Requirement:
Transcribe the lines below, from the line with "Správy STVR" through the line with "تجهیزات نظافت", including both of those lines.

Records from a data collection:
- - - - - - -

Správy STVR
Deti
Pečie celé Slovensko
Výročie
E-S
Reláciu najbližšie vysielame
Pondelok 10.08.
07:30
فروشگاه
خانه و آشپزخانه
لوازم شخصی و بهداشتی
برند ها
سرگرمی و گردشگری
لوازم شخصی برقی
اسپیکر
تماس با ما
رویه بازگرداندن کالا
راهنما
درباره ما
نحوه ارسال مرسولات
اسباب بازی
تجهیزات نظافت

- - - - - - -

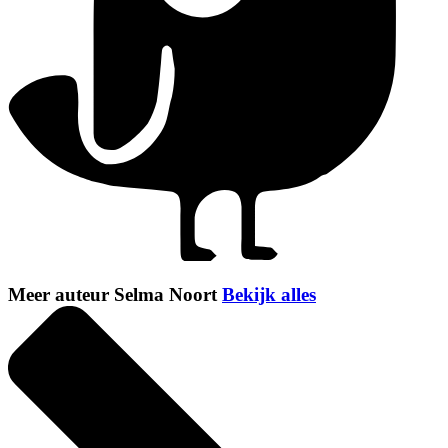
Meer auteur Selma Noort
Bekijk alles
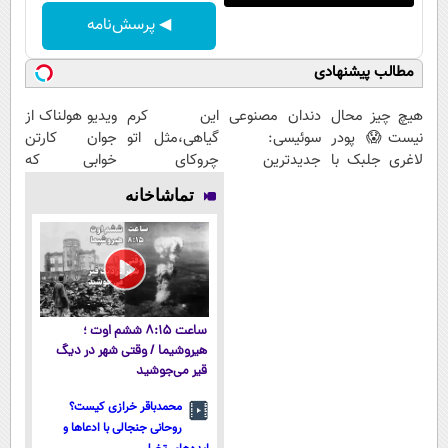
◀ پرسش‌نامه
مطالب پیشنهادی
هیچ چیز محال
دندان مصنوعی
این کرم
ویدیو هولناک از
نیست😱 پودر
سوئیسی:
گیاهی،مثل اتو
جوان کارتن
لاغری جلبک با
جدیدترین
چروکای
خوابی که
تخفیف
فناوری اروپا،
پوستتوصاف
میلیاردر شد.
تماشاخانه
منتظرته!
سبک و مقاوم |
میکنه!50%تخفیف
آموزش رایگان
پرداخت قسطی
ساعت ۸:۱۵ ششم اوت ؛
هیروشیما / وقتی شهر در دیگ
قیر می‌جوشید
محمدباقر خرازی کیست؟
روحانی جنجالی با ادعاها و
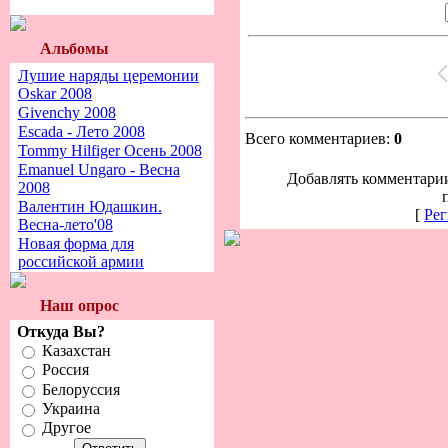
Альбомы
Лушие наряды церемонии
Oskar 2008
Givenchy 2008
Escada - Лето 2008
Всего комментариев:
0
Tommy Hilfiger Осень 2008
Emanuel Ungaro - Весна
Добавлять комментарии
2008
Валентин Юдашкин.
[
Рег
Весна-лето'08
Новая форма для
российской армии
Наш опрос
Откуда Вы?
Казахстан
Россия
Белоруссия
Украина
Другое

- - - - - - -

Task answer:
Správy STVR
Deti
Pečie celé Slovensko
Výročie
E-S
Reláciu najbližšie vysielame
Pondelok 10.08.
07:30
فروشگاه
خانه و آشپزخانه
لوازم شخصی و بهداشتی
برند ها
سرگرمی و گردشگری
لوازم شخصی برقی
اسپیکر
تماس با ما
رویه بازگرداندن کالا
راهنما
درباره ما
نحوه ارسال مرسولات
اسباب بازی
تجهیزات نظافت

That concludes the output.